Full Version: looking for sweeter code to compare parts of a list
You're currently viewing a stripped down version of our content. View the full version with proper formatting.
i have a big (nearly a million lines) file that is being read in, one line at a time.  each line is .split() and there are about 3 dozen tokens for each line.  several tokens are checked to select which lines are to be used.  the check is an equality check for a few different tokens.  the tokens being checked are not contiguous, such as 4, 5, 9, 10, and 12 are checked.  i am doing these checks with a big long if statement with lots of ands.  i am wondering if there is any sweeter way to code this kind of thing. a program i am working on today is doing a lot of this kind of thing, from lots of cloud data i have.

    datadict = {}
    for line in sys.stdin:
       tokens = line.rstrip().split()
       if tokens[4] == 'foo' and\
          tokens[5] == 'bar' and\
          tokens[9] == 'xyzzy' and\
          tokens[10] == 'yzzyx' and\
          tokens[12] == 'Skaperen':
           processed += 1
           datadict[tokens[0]] = (tokens[1],tokens[2],tokens[3])

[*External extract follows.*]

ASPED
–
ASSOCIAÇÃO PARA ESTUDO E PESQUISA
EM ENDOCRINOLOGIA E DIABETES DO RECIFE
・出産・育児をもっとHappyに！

       elif tokens[4] == 'bar' and\
            tokens[5] == 'foo' and\
            tokens[9] == 'yzzyx' and\
            tokens[11] == 'xyzzy' and\
            tokens[12] == 'Skapare':
           processed += 1
           datadict[tokens[0]] = (tokens[2],tokens[1],tokens[3])
       else:
          skipped += 1
comparing long slices is not practical since the data to be checked is on either side of data that can vary.

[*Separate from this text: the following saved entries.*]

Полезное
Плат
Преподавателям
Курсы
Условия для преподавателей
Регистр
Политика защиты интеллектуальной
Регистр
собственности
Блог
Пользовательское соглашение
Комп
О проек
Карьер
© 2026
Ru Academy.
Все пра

in line 7, you check item with index=10 and 0n line 14 - the one with index 11, is that really so?
(Jun-18-2017, 06:08 AM)buran Wrote: [ -> ]in line 7, you check item with index=10 and 0n line 14 - the one with index 11, is that really so?
the posted code is an example, not a real case.  but it is much like a real case in that some selection rules do involve testing different tokens.  the test of tokens[10] vs. the test of tokens[11], while not a real case, was intend to show that test cases can vary like that.

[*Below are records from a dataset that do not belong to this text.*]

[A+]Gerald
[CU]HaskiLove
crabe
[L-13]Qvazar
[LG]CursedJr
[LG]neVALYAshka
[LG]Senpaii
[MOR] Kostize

(Jun-18-2017, 07:46 AM)Skaperen Wrote: [ -> ]but it is much like a real case in that some selection rules do involve testing different tokens.
yeah, that was my question...
maybe something like this

datadict = {}
options = [({4:'foo', 5:'bar', 9:'xyzzy', 10:'yzzyx', 14:'Skaperen'}, (1, 2, 3)),
           ({4:'bar', 5:'foo', 9:'yzzyx', 11:'xyzzy', 14:'Skaperen'}, (2, 1, 3))]
for line in sys.stdin:
   tokens = line.rstrip().split()
   for opt, get_tokens in options:
       if all(tokens[k] == value for k, value in opt.items()):
           processed += 1
           datadict[tokens[0]] = tuple((tokens[i] for i in get_tokens))
           break
       else:
          skipped += 1
note I assume initial value  of processed, skipped i set before the snippet you provide. Not sure if you really need processed (you can always check the len of datadict). maybe if you want to compare processed + skipped to total number of records to process?
i was thinking of making a function for each type of test then applying them in the order of most likely first. that we the details of each type of test is away from the loop going through all the lines. turns out performance is not very bad. 600000 records only takes a few seconds, and this is not bad if it takes a few minutes (it will ultimately be run at most once an hour).
(Jun-19-2017, 02:54 AM)Skaperen Wrote: [ -> ]that we the details of each type of test is away from the loop going through all the lines.
Not sure I understand that...
it exit the loop after first match, so not all test are performed.
I also was thinking that if you put the check in a separate function, it can make the code more clear and contained, although maybe a bit longer
By the way - I see I have a mistake in the above code - the else is part of the if statement, but it should be part of the for loop (as was my intention). In the above code the count of skipped is wrong.

datadict = {}
options = [({4:'foo', 5:'bar', 9:'xyzzy', 10:'yzzyx', 14:'Skaperen'}, (1, 2, 3)),
           ({4:'bar', 5:'foo', 9:'yzzyx', 11:'xyzzy', 14:'Skaperen'}, (2, 1, 3))]
for line in sys.stdin:
    tokens = line.rstrip().split()
    for opt, get_tokens in options:
        if all(tokens[k] == value for k, value in opt.items()):
            processed += 1
            datadict[tokens[0]] = tuple((tokens[i] for i in get_tokens))
            break
    else:
        skipped += 1
those counts were just trivial details i tossed in to help show a complete structure. the first ugly real code (more proof of concept) version did not do counts.